**PROBLEM REQUIREMENTS:**
Please give nothing except the number of lines in the records below that include the word "sind".

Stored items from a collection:
***

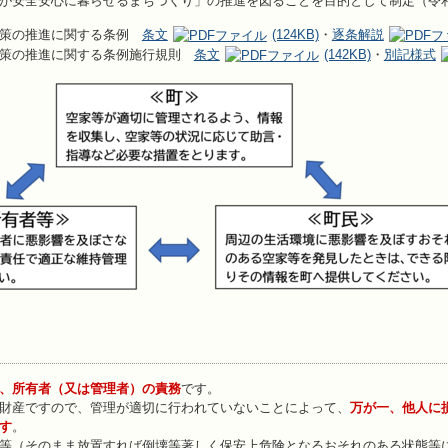
が安全安心に暮らせるまちづくり」の推進を図ることを目的として制定（令和
対策の推進に関する条例
条文
(124KB)
・
逐条解説
対策の推進に関する条例施行規則
条文
(142KB)
・
別記様式
、所有者（又は管理者）の責務
です。
財産ですので、管理が適切に行われていないことによって、
万が一、他人に
す
。
等（そのまま放置すれば倒壊等著しく保安上危険となるおそれのある状態等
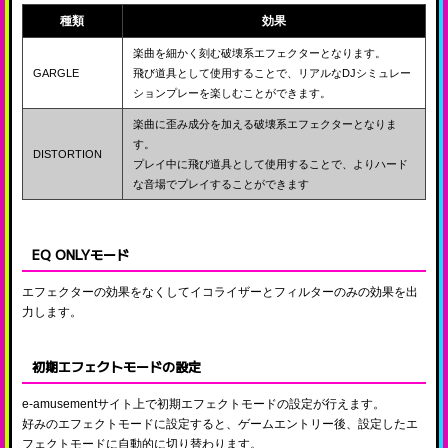
種類
効果
楽曲を細かく刻む破壊系エフェクターとなります。
GARGLE
飛び道具として使用することで、リアルなDJシミュレー
ションプレーを楽しむことができます。
楽曲に歪み成分を加える破壊系エフェクターとなりま
す。
DISTORTION
プレイ中に飛び道具として使用することで、よりハード
な音場でプレイすることができます
EQ ONLYモード
エフェクターの効果をなくしてイコライザーとフィルターのみの効果を出
力します。
初期エフェクトモードの設定
e-amusementサイト上で初期エフェクトモードの設定が行えます。
好みのエフェクトモードに設定すると、ゲームエントリー後、設定したエ
フェクトモードに自動的に切り替わります。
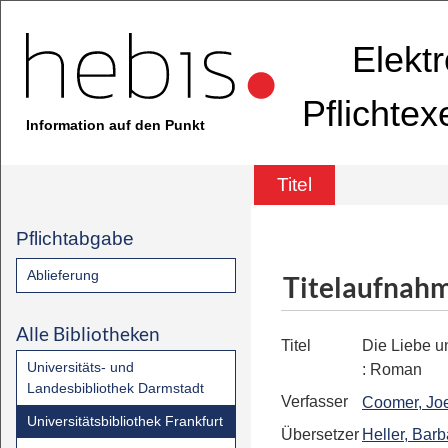
Elekt
Pflichte
Information auf den Punkt
Titel
Pflichtabgabe
Ablieferung
Titelaufnah
Alle Bibliotheken
Titel
Die Liebe u
Universitäts- und
:
Roman
Landesbibliothek Darmstadt
Verfasser
Coomer, Jo
Universitätsbibliothek Frankfurt
Übersetzer
Heller, Barb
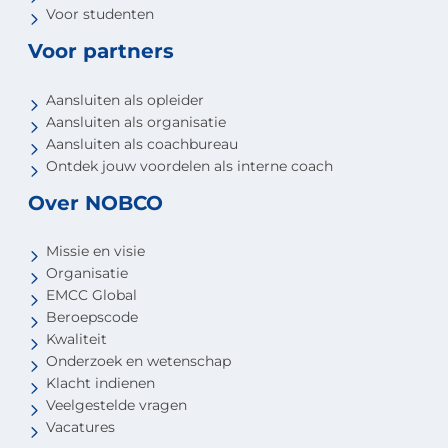
Voor studenten
Voor partners
Aansluiten als opleider
Aansluiten als organisatie
Aansluiten als coachbureau
Ontdek jouw voordelen als interne coach
Over NOBCO
Missie en visie
Organisatie
EMCC Global
Beroepscode
Kwaliteit
Onderzoek en wetenschap
Klacht indienen
Veelgestelde vragen
Vacatures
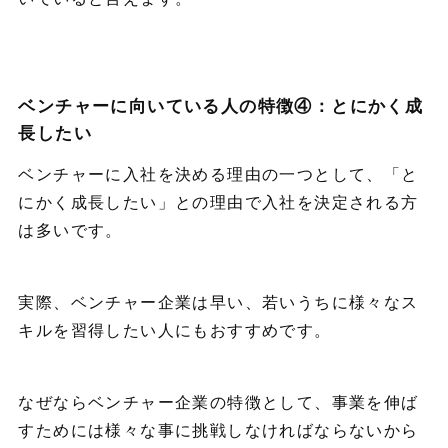
ベンチャーに向いている人の特徴④：とにかく成
長したい
ベンチャーに入社を決める理由の一つとして、「と
にかく成長したい」との理由で入社を決定される方
は多いです。
実際、ベンチャー企業は早い、若いうちに様々なス
キルを習得したい人にもおすすめです。
なぜならベンチャー企業の特徴として、事業を伸ば
すためには様々な事に挑戦しなければならないから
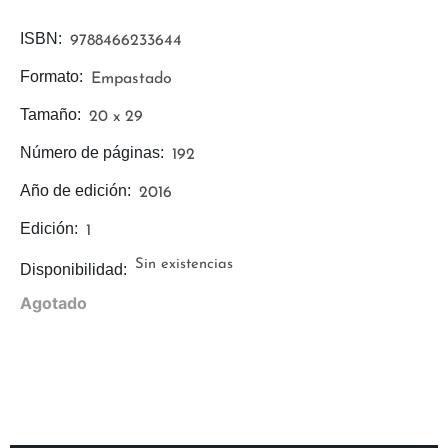
ISBN:
9788466233644
Formato:
Empastado
Tamaño:
20 x 29
Número de páginas:
192
Año de edición:
2016
Edición:
1
Sin existencias
Disponibilidad:
Agotado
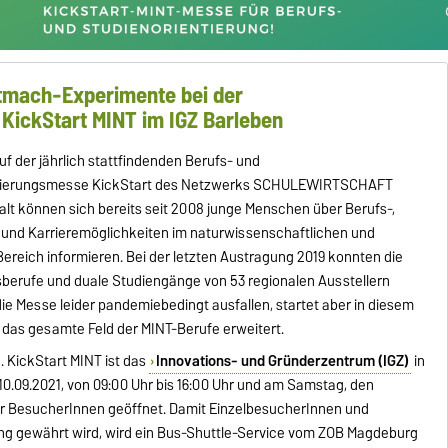
tmach-Experimente bei der
KickStart MINT im IGZ Barleben
uf der jährlich stattfindenden Berufs- und
ntierungsmesse KickStart des Netzwerks SCHULEWIRTSCHAFT
t können sich bereits seit 2008 junge Menschen über Berufs-,
 und Karrieremöglichkeiten im naturwissenschaftlichen und
ereich informieren. Bei der letzten Austragung 2019 konnten die
berufe und duale Studiengänge von 53 regionalen Ausstellern
ie Messe leider pandemiebedingt ausfallen, startet aber in diesem
 das gesamte Feld der MINT-Berufe erweitert.
2. KickStart MINT ist das
Innovations- und Gründerzentrum (IGZ)
in
 10.09.2021, von 09:00 Uhr bis 16:00 Uhr und am Samstag, den
 für BesucherInnen geöffnet. Damit EinzelbesucherInnen und
g gewährt wird, wird ein Bus-Shuttle-Service vom ZOB Magdeburg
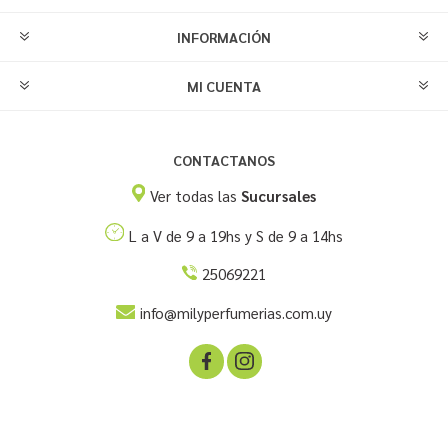
INFORMACIÓN
MI CUENTA
CONTACTANOS
Ver todas las
Sucursales
L a V de 9 a 19hs y S de 9 a 14hs
25069221
info@milyperfumerias.com.uy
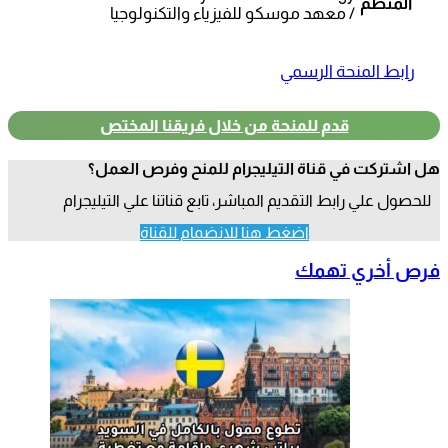
المنظم
/ معهد موسكو للفيزياء والتكنولوجيا
رابط المنحة الرسمي
قدم للمنحة من خلال فريقنا المختص
هل اشتركت في قناة التيليجرام للمنح وفرص العمل؟
للحصول علي رابط التقديم المباشر، تابع قناتنا علي التيليجرام
اضغط هنا للانضمام للقناة
فرص أخري تهمك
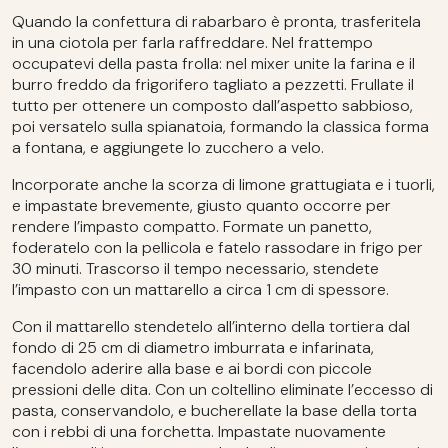
Quando la confettura di rabarbaro è pronta, trasferitela
in una ciotola per farla raffreddare. Nel frattempo
occupatevi della pasta frolla: nel mixer unite la farina e il
burro freddo da frigorifero tagliato a pezzetti. Frullate il
tutto per ottenere un composto dall’aspetto sabbioso,
poi versatelo sulla spianatoia, formando la classica forma
a fontana, e aggiungete lo zucchero a velo.
Incorporate anche la scorza di limone grattugiata e i tuorli,
e impastate brevemente, giusto quanto occorre per
rendere l’impasto compatto. Formate un panetto,
foderatelo con la pellicola e fatelo rassodare in frigo per
30 minuti. Trascorso il tempo necessario, stendete
l’impasto con un mattarello a circa 1 cm di spessore.
Con il mattarello stendetelo all’interno della tortiera dal
fondo di 25 cm di diametro imburrata e infarinata,
facendolo aderire alla base e ai bordi con piccole
pressioni delle dita. Con un coltellino eliminate l’eccesso di
pasta, conservandolo, e bucherellate la base della torta
con i rebbi di una forchetta. Impastate nuovamente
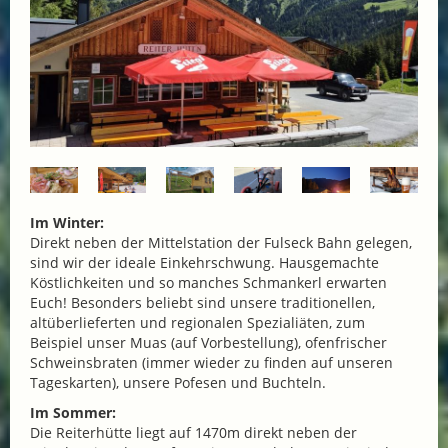
Im Winter:
Direkt neben der Mittelstation der Fulseck Bahn gelegen,
sind wir der ideale Einkehrschwung. Hausgemachte
Köstlichkeiten und so manches Schmankerl erwarten
Euch! Besonders beliebt sind unsere traditionellen,
altüberlieferten und regionalen Spezialiäten, zum
Beispiel unser Muas (auf Vorbestellung), ofenfrischer
Schweinsbraten (immer wieder zu finden auf unseren
Tageskarten), unsere Pofesen und Buchteln.
Im Sommer:
Die Reiterhütte liegt auf 1470m direkt neben der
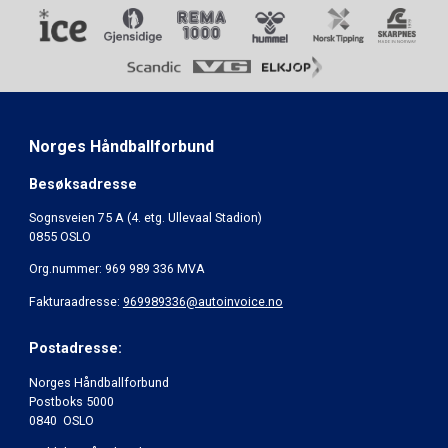
Norges Håndballforbund
Besøksadresse
Sognsveien 75 A (4. etg. Ullevaal Stadion)
0855 OSLO
Org.nummer: 969 989 336 MVA
Fakturaadresse:
969989336@autoinvoice.no
Postadresse:
Norges Håndballforbund
Postboks 5000
0840 OSLO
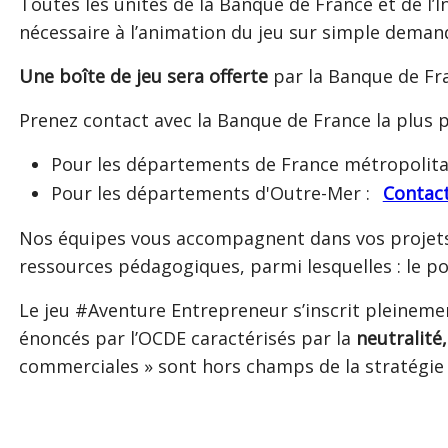
Toutes les unités de la Banque de France et de 
nécessaire à l’animation du jeu sur simple deman
Une boîte de jeu sera offerte
par la Banque de Fr
Prenez contact avec la Banque de France la plus p
Pour les départements de France métropolita
Pour les départements d'Outre-Mer :
Contac
Nos équipes vous accompagnent dans vos projets p
ressources pédagogiques, parmi lesquelles : le po
Le jeu #Aventure Entrepreneur s’inscrit pleinemen
énoncés par l’OCDE caractérisés par la
neutralité, 
commerciales » sont hors champs de la stratégie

***

**YOUR RESPONSE:**
2